*** SOURCE EXTRACT Section Begins ***

April, who was studying film, offered to help with the research, though she admits she was not into “scratchy old records” then. But Lance’s zeal for what at first seemed “totally bizarre” started to seem “cool,” she said, and she embraced the adventure of listening with open ears.

Much of “Goodbye Babylon” was culled from the basement treasure trove of 78 rpm records owned by Joe Bussard of Fredrick, Md., an eccentric collector of pre-World War II folk and gospel. He agreed to send Lance tapes dubbed to the tune of 50 cents per song. The result is a mind-blowing mix that surveys Sacred Harp, blues, gospel and country music by famous (Mahalia Jackson, Hank Williams) and not so famous (Sister O.M. Terrell, Blind Mamie Forehand) believers, fervently testifying to sin, redemption, heaven and hell.

Lance spent more than four years and $60,000 of his own money to produce and print 1,000 copies. Envisioning them gathering dust in the basement, he thought it might take a year or two to sell half of them. He was astonished when it sold out in six months. “It took on a life of its own,” he said. It’s still the label’s best-seller.

More than 20 CD sets, as well as DVDs, books and vinyl records, followed.

“Art of Field Recording, Vol. 1,” a box set of traditional American music documented by former University of Georgia professor and artist Art Rosenbaum, won the 2008 Grammy for Best Historical Album. In all, the label has received seven Grammy nominations. And Dust-to-Digital has ventured into more diverse realms, including the eerie sounds of the throat singers of Tuva, Pentecostal worship services in the mountains of Kentucky and Virginia, and a DVD of director George King’s Christmas kitsch documentary, “Ten Thousand Points of Light.”

*** SOURCE EXTRACT Section Ends ***

**REQUEST A**
Answer these from the Dust-to-Digital article:
(i) How much did Joe Bussard charge per song for the tapes he sent Lance?
(ii) How long did it take the 1,000 copies of "Goodbye Babylon" to sell out?
(iii) Which box set won the 2008 Grammy for Best Historical Album?
**REQUEST B**
Does each statement below match the Dust-to-Digital article? Answer yes or no, and quote the words from the article that settle it.
(i) Lance worked for more than four years to produce the first set.
(ii) April already liked old records when she offered to help.
(iii) The label has had seven Grammy nominations in total.

*** ENTRIES SHOWN Section Begins ***

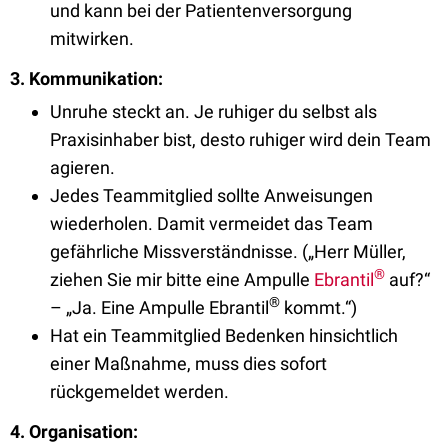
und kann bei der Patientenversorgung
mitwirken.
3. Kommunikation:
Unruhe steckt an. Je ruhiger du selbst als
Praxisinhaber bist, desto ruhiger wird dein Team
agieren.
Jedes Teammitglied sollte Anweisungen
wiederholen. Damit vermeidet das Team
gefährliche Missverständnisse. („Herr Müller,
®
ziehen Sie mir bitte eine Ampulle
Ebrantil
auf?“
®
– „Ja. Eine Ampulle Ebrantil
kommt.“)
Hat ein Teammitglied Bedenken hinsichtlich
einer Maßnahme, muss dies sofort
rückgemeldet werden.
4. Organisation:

*** ENTRIES SHOWN Section Ends ***
*** ENTRIES SHOWN Section Begins ***

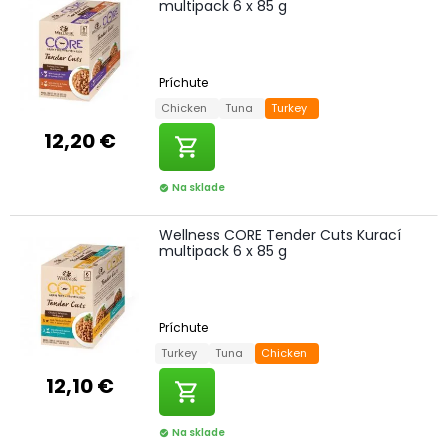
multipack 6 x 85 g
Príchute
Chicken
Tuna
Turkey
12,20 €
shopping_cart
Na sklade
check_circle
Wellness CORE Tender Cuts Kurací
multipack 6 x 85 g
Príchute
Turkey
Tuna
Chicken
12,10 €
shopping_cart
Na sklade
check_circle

*** ENTRIES SHOWN Section Ends ***

**WRITTEN REPLY A**
(i) 50 cents per song
(ii) Six months
(iii) "Art of Field Recording, Vol. 1"

**WRITTEN REPLY B**
(i) Yes: "Lance spent more than four years and $60,000 of his own money to produce and print 1,000 copies."
(ii) No: "she admits she was not into “scratchy old records” then"
(iii) Yes: "In all, the label has received seven Grammy nominations."